Received medical care in France
During a visit to our favorite haunts in France in September ’04, I awoke at 4 a.m in our suburban Paris hotel room with an emergency at hand. Pat, my wife of over 40 years, was suffering a crippling pain in her abdomen that called for immediate action.
The pre-dawn lobby of the Saphir Hotel (aire de Bercheres, on N104, Pontault-Combault) was deserted except for the night man. I told him my wife needed medical attention quickly and asked if a doctor was on call. He made two short calls and said, “They will be here in a few minutes.”
“Who?”
“The sapeurs-pompiers; they are the fire brigade. Also a doctor is coming.”
I couldn’t believe two short phone calls had accomplished all that. As we waited, I found that his name was Martin, a transplant from southern France who spoke five languages.
Within five minutes, a red truck lurched to a stop outside and four firefighters strode into the lobby dressed in black jumpsuits with reflective striping and black boots. Another wore a backpack the size of a small refrigerator, and a fourth was a petite woman who matched the others stride for stride.
She spoke the best English, so on the way to the room I explained our emergency.
Pat opened her eyes to a room full of resolute strangers. The backpack was an oxygen generator, which within seconds was feeding a breathing tube. The woman sat next to Pat, asking cardiovascular questions. They suspected heart, but we knew otherwise. Thanks to three weeks of French cuisine,
Pat’s Crohn’s Disease had obviously soared to acuteness.
Five minutes later a doctor and nurse arrived, sent from the emergency room of the Lagny sur Marne hospital 20 miles away. Dr. De Renaldo, who spoke fluent English, went quickly to work, examining and asking questions. Just as quickly she said Pat should be taken to the hospital where proper equipment was available. Pat objected; I insisted, and the firefighters carefully shifted Pat to a gurney, then transported her down the elevator and into the fire department ambulance.
Martin fell in stride beside the firefighters and insisted to them that I ride in the ambulance so I could learn the route, then take a taxi back to the hotel for my rented car. (The barely subsonic ride to the emergency room convinced me I could not have followed in my car.) Martin’s last words to me were, “If anyone has questions, tell them to ask for me.”
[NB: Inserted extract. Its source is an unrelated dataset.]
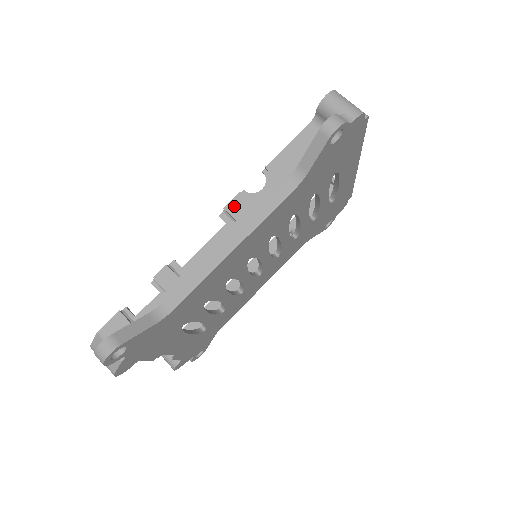
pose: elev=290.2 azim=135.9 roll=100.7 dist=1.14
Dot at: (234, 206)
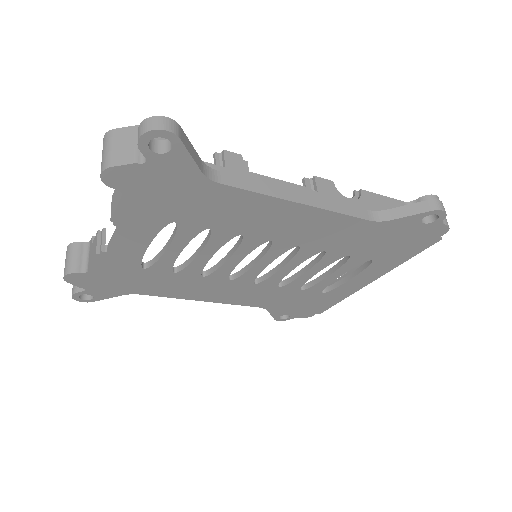
Dot at: (323, 183)
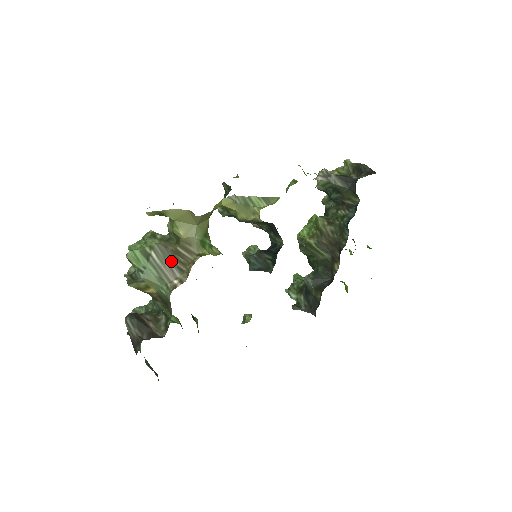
At the emergency room, everything clicked. Doctor Renaldo was there and took charge. She started an I.V. drip, began bloodwork, administered antispasm medicine and ordered x-rays. She had a surgeon look in, just in case. An x-ray technician, who raised our spirits with her smiling chatter, took a series that our U.S. doctor later said were perfect.
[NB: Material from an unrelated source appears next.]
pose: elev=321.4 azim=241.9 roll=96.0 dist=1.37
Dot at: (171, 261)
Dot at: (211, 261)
While we were in the E.R., red fire ambulances manned by similarly jumpsuited crews delivered the morning’s assortment of emergency cases. Luckily, on this day they were mostly scrapes and bruises. The firefighters — macho, chatting up the nurses and exuding camaraderie — worked with a smooth efficiency that bespoke competence.
Pat was in the emergency room seven hours. By noon, Dr. Renaldo had diagnosed acute gastritis. She explained the three prescriptions she ordered, then gave us a longhand letter in English for our U.S. doctor and another shorter one, for the airline, explaining the needed flight change. (The latter saved a $340 added fare charge.)
She apologized that the prescription medicine would be expensive. Ha! It was $45. The bill for everything else — ambulance, E.R. meds, blood analysis, x-rays, doctors’ fees and seven hours in emergency — came to $246.
We flew home the next day. Our U.S. doctor said the diagnosis and treatment were superb.
Earlier, after Pat had been put in the good care of the E.R. staff and the ambulance crew was getting ready to depart, I shook hands with the three males. I could not understand their exuberant stream of French, but the meaning was unmistakable: “It was nothing, monsieur. All in a day’s work. So happy to be of service.”